#### Extracted material ####
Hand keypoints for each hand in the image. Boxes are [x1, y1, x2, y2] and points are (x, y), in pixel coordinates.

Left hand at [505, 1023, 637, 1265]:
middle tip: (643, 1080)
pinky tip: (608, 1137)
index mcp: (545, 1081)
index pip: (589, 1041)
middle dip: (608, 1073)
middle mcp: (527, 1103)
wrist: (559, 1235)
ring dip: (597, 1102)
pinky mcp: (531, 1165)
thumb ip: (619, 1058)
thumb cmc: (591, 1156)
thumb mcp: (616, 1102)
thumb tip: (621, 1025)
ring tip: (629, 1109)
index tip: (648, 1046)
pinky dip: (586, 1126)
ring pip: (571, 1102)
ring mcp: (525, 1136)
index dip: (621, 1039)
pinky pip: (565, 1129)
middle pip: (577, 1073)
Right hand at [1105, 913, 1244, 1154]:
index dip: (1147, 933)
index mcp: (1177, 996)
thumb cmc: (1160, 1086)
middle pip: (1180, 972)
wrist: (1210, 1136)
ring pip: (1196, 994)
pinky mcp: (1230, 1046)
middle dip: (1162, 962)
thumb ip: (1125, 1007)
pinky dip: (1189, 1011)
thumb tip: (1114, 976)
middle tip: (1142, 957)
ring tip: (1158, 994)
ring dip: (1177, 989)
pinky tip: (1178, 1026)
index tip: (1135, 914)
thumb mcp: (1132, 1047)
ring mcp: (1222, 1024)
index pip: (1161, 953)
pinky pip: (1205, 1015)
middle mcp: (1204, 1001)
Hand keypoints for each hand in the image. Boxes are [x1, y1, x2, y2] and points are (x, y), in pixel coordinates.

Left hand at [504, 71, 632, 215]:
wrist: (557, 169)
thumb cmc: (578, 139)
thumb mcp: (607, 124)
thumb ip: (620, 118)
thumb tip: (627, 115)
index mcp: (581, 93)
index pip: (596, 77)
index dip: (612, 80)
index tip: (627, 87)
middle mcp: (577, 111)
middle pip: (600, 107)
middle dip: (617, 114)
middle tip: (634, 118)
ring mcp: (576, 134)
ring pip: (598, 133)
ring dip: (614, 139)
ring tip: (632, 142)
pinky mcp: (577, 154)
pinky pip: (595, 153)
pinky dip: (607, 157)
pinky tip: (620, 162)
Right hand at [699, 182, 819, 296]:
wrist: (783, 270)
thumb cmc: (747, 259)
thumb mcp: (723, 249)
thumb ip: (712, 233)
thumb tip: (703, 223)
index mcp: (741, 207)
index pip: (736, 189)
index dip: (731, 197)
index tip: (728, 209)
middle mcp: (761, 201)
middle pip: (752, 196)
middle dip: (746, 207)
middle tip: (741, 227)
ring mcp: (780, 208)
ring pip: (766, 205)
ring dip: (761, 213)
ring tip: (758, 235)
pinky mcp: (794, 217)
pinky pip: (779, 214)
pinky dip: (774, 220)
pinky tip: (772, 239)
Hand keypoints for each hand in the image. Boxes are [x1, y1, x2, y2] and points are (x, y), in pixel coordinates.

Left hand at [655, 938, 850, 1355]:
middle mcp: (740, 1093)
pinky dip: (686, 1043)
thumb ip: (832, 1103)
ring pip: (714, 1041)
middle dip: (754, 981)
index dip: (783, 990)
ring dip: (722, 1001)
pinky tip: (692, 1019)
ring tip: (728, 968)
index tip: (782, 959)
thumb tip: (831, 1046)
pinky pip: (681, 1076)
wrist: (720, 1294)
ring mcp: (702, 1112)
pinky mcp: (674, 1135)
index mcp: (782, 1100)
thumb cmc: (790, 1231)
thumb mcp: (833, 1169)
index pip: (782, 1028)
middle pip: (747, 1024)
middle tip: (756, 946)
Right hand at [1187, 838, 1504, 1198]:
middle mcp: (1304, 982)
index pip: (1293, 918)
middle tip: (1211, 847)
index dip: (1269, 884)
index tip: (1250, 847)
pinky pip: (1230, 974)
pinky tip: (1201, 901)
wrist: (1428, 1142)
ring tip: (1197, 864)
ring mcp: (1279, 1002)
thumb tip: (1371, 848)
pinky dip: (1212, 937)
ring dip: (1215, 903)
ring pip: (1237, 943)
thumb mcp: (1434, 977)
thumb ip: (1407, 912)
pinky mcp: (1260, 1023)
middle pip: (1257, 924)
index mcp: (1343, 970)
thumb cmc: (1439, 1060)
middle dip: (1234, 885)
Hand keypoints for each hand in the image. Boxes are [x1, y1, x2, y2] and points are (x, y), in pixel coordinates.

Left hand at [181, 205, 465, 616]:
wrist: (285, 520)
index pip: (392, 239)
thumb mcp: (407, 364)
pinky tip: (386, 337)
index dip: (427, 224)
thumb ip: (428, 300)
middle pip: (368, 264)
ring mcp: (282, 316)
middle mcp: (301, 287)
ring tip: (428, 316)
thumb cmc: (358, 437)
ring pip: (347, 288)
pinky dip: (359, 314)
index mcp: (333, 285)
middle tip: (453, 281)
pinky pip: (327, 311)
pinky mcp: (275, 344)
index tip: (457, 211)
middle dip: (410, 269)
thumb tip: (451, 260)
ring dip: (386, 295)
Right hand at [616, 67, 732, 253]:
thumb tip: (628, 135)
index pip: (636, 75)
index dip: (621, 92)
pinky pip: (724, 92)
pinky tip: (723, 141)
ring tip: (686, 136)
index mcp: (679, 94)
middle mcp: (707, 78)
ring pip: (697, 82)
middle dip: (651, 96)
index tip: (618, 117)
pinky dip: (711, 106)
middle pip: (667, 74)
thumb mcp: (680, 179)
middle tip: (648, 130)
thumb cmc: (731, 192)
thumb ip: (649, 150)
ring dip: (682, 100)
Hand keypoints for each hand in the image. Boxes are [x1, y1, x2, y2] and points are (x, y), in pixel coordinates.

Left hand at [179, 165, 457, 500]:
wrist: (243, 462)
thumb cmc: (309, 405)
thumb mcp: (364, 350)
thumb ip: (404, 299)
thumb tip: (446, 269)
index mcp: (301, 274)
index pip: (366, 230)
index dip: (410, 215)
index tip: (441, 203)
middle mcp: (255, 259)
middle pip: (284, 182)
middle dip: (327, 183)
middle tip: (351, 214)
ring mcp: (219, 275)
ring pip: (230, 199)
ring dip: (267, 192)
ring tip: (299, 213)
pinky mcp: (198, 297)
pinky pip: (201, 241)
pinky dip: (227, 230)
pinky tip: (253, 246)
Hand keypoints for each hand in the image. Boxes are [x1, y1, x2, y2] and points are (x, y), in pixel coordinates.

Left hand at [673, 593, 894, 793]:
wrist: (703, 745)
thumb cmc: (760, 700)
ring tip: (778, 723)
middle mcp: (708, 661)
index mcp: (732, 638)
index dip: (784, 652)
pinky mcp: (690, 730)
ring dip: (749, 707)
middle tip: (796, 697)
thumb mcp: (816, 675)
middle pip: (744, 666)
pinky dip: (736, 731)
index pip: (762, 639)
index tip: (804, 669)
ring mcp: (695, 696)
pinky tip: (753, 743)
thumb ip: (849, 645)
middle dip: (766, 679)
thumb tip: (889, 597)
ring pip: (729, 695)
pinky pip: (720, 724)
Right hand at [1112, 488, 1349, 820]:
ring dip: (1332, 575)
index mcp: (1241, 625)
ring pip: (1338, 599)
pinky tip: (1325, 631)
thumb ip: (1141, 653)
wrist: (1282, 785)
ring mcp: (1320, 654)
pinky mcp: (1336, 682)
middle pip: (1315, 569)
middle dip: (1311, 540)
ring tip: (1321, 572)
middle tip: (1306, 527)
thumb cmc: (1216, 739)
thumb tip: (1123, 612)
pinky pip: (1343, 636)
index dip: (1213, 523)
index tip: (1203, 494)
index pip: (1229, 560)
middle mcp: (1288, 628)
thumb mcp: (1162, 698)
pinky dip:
####
◆ **Problem description**:
The lines running from the start of the data through the one that contains "ring mcp: (1222, 1024)" should be reproduced exactly, and only those.

◆ **Reply**:
Hand keypoints for each hand in the image. Boxes are [x1, y1, x2, y2] and points are (x, y), in pixel coordinates.

Left hand at [505, 1023, 637, 1265]:
middle tip: (643, 1080)
pinky tip: (608, 1137)
index mcp: (545, 1081)
index pip: (589, 1041)
middle dip: (608, 1073)
middle mcp: (527, 1103)
wrist: (559, 1235)
ring dip: (597, 1102)
pinky mcp: (531, 1165)
thumb ip: (619, 1058)
thumb cmc: (591, 1156)
thumb mcp: (616, 1102)
thumb tip: (621, 1025)
ring tip: (629, 1109)
index tip: (648, 1046)
pinky dip: (586, 1126)
ring pip: (571, 1102)
ring mcp: (525, 1136)
index dip: (621, 1039)
pinky pip: (565, 1129)
middle pip: (577, 1073)
Right hand at [1105, 913, 1244, 1154]:
index dip: (1147, 933)
index mcp: (1177, 996)
thumb cmc: (1160, 1086)
middle pip: (1180, 972)
wrist: (1210, 1136)
ring pip: (1196, 994)
pinky mcp: (1230, 1046)
middle dip: (1162, 962)
thumb ip: (1125, 1007)
pinky dip: (1189, 1011)
thumb tip: (1114, 976)
middle tip: (1142, 957)
ring tip: (1158, 994)
ring dip: (1177, 989)
pinky tip: (1178, 1026)
index tip: (1135, 914)
thumb mcp: (1132, 1047)
ring mcp: (1222, 1024)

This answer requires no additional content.